Paris ce mardi [mars 1875].
Mon cher Louis,
Si je ne t’ai pas répondu plus tôt, c’est que j’ai passé la journée d’hier à consulter notaires et avocats, et maintenant que ces messieurs m’ont répondu — je puis te dire : Ton M. G. est un fripon.
Le susdit Monsieur, après m’avoir dit devant toi qu’il croyait que mon grand-père ne laissait aucune dette a écrit hier à mon père pour réclamer 90 fr. que mon grand-père lui devrait à lui G., plus 140 fr. pour menus frais. Or la succession n’est pas encore acceptée par lui, au nom de mon père. Là-dessus, trouvant que cette conduite était loin d’être claire, j’ai été consulter un avocat et voici ce qu’il m’a répondu :
« L’homme qui a fait cela est un fripon et vous n’avez qu’à annuler immédiatement la procuration qu’il a entre les mains. Il est inconcevable qu’un homme d’affaires, chargé d’accepter une succession sous bénéfice d’inventaire, essaye de se faire payer une dette à lui, avant l’acceptation. Il essaye d’entraîner votre père dans l’acceptation pure et simple. Car si cette dette était payée, M. de Maupassant se trouverait engagé par là à payer toutes les autres qui pourraient se présenter. C’est un acte de friponnerie et d’audace inqualifiable pour un légiste. De plus, un homme d’affaires liquidant une succession, qui vient réclamer une dette sous cette rubrique (90 fr. dus à l’occasion de la vente de la Neuville), sans autre justification, mais il faudrait qu’un héritier fût stupide pour payer une dette aussi peu motivée. Quant aux frais de succession, cela se borne, d’après les lettres mêmes de M. G., à un procès-verbal tenant lieu d’inventaire. Cela ne peut pas coûter plus de 20 à 30 fr. »

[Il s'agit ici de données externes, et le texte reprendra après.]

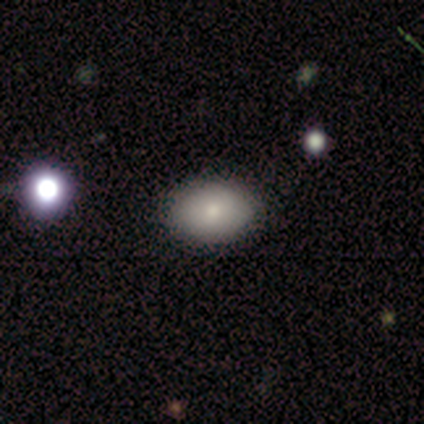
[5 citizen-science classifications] Smooth or featured: smooth — 100%
How rounded: in between — 60% (round — 40%)
Merging: none — 100%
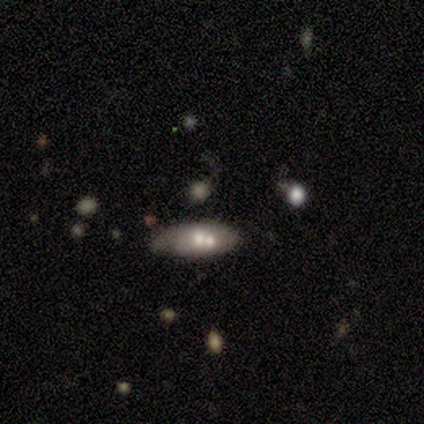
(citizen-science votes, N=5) A smooth galaxy with no disk features (80%) that is in between round and cigar-shaped (50%, tied with cigar-shaped).

Vote fractions:
- Smooth or featured? smooth: 80% / featured or disk: 20% / star or artifact: 0%
- How rounded? in between: 50% (tied) / cigar-shaped: 50% (tied) / round: 0%
- Merging? none: 60% / minor disturbance: 20% / merger: 20% / major disturbance: 0%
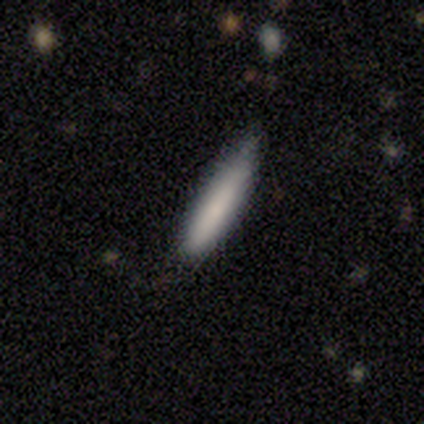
smooth 84%, featured or disk 11%, star or artifact 5%. Down the decision tree: how rounded — cigar-shaped (94%); merging — none (66%).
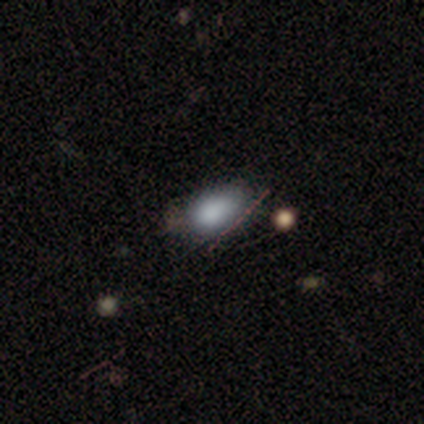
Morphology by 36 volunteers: smooth-or-featured: smooth: 75% | featured or disk: 14% | star or artifact: 11%
  how-rounded: in between: 89% | round: 11% | cigar-shaped: 0%
  merging: none: 72% | minor disturbance: 25% | major disturbance: 3% | merger: 0%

Le soir, j’ai été trouver M. Fontaine et lui ai montré les lettres de M. G. M. Fontaine était indigné. Il m’a dit « Cet homme serait un notaire, il y en aurait assez pour le faire casser. Car cette dette payée, M. de Maupassant se trouve forcé de payer tout et il détruit par là les sûretés fournies par le bénéfice d’inventaire. » Il ne comprend rien non plus aux 140 fr. de frais qu’il réclame, et il m’a dit d’écrire de suite, de suite à M. Cullembourg, pour faire annuler la procuration de mon père, ce que j’ai fait, M. Fontaine étant persuadé que M. G. est l’agent des Cord’homme, tant cette manière d’agir lui paraît extraordinaire.
Quand j’ai raconté cela à Robert la Toque, il s’est mis à rire et m’a dit : c’est cela qui ne m’étonne pas. Il y a longtemps que j’avais entendu parler du petit G. comme d’un fripon.
Maintenant au tableau. Je te trouve plaisant ! ! Je te trouve réussi ! ! Je te trouve -------- plaisant. Comment, j’ai ma chambre encombrée d’horreurs. Un sacré caïman1 que j’ai été obligé de suspendre à mon plafond, ne sachant où le mettre et qui fait se foutre de moi toutes les personnes que je reçois, des arêtes de poisson que je suis obligé de mettre sur mon lit le jour et sur un fauteuil la nuit. Et tu viens me menacer de mettre un tableau de Bellangé2 au mont-de-piété, quand tu possèdes une maison entière ! ! ! ! ! ! !
Rouennais ! Rouennais ! Rouennais ! Et nom de dieu de bougre de merdicolère de foutripétant, ne peux-tu le monter dans une chambre supérieure. Je vais brûler ton fusil à rouet, manger ton caïman et faire de l’extrait de Liebig avec l’arête d’espadon.
Or, ouïs ceci :
Cherche un emballeur et dis-moi vite ce que cela peut coûter de faire emballer cette croûte que je prendrai en allant à Étretat.
Mais trouve un emballeur plus honnête que tes hommes d’affaires.
Je te mets subrepticement (.....).
À toi,
Joseph Prunier
Mille compliments à ta femme et à ton beau-père.

1 Voir la lettre à Louis Le Poittevin du 20 février 1875, N° 35.
2 Hippolyte Bellangé (1800-1866), ami de Gustave de Maupassant, dont il fit le portrait.